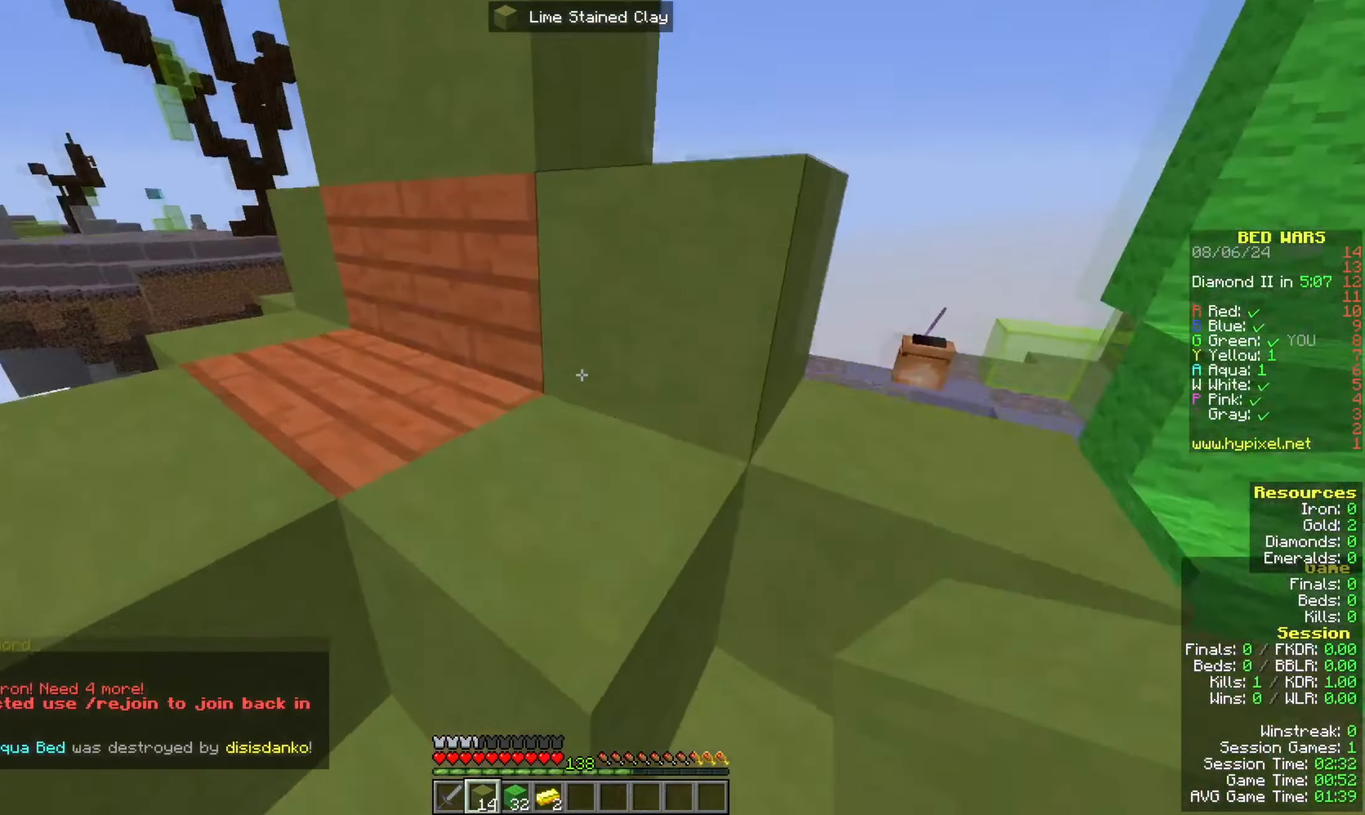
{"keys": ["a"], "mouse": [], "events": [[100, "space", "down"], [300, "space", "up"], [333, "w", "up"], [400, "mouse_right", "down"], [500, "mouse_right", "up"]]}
--
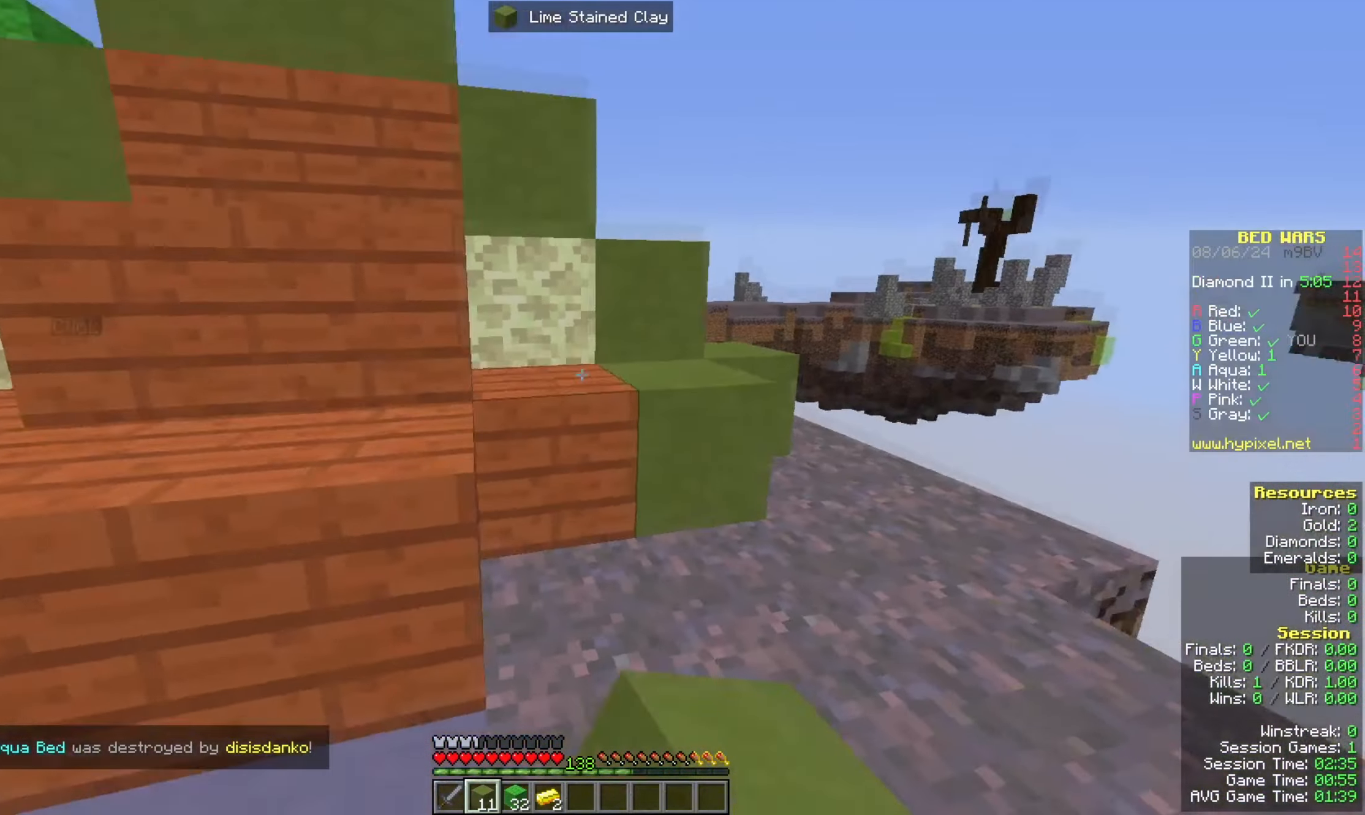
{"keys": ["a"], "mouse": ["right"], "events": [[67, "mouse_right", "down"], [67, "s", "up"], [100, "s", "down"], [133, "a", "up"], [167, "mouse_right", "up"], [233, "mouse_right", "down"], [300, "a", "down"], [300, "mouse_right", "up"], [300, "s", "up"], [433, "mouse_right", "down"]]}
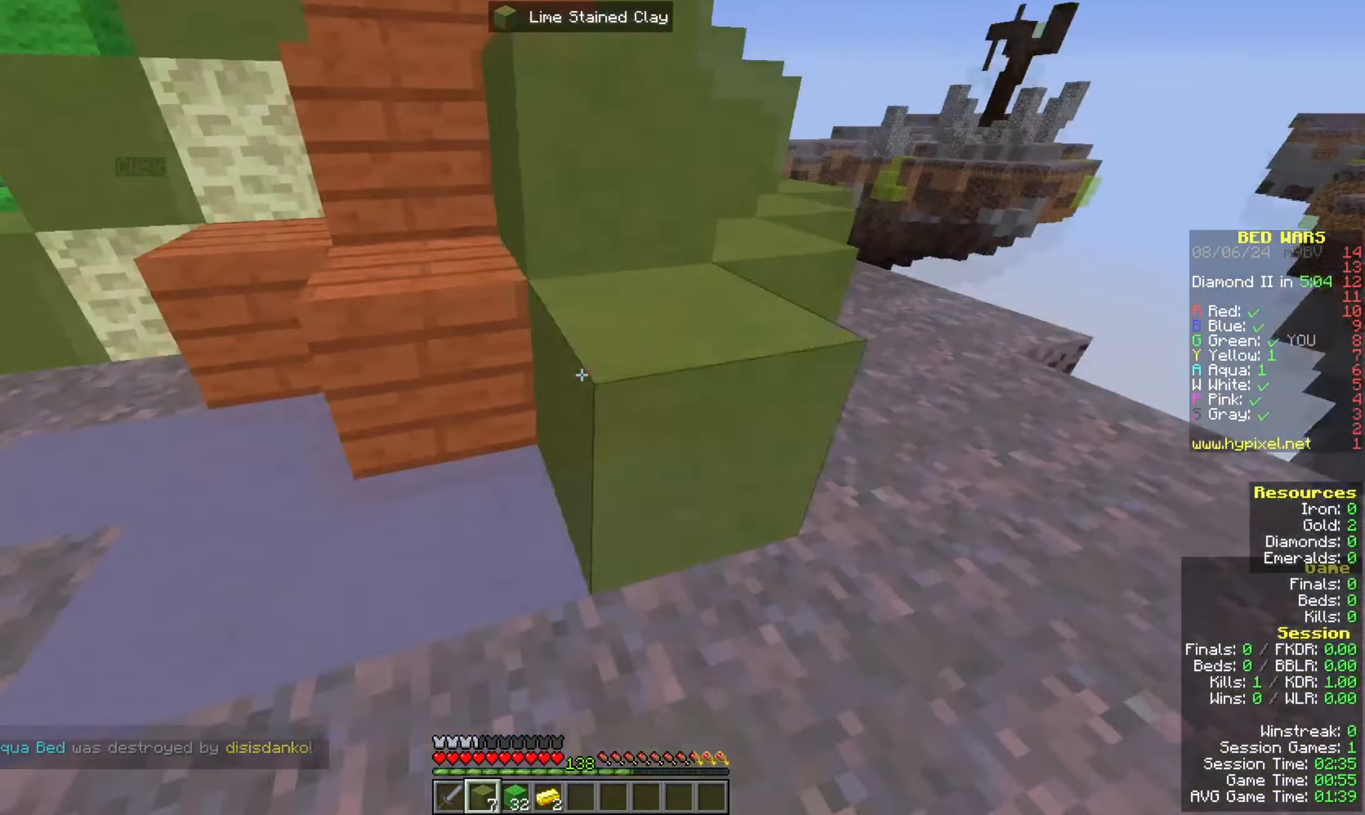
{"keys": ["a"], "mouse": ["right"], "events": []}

WHAT IS REQUIRED:
In the material above, tally each line where "down" appears, and respond with only the tally.

TASK ANSWER:
2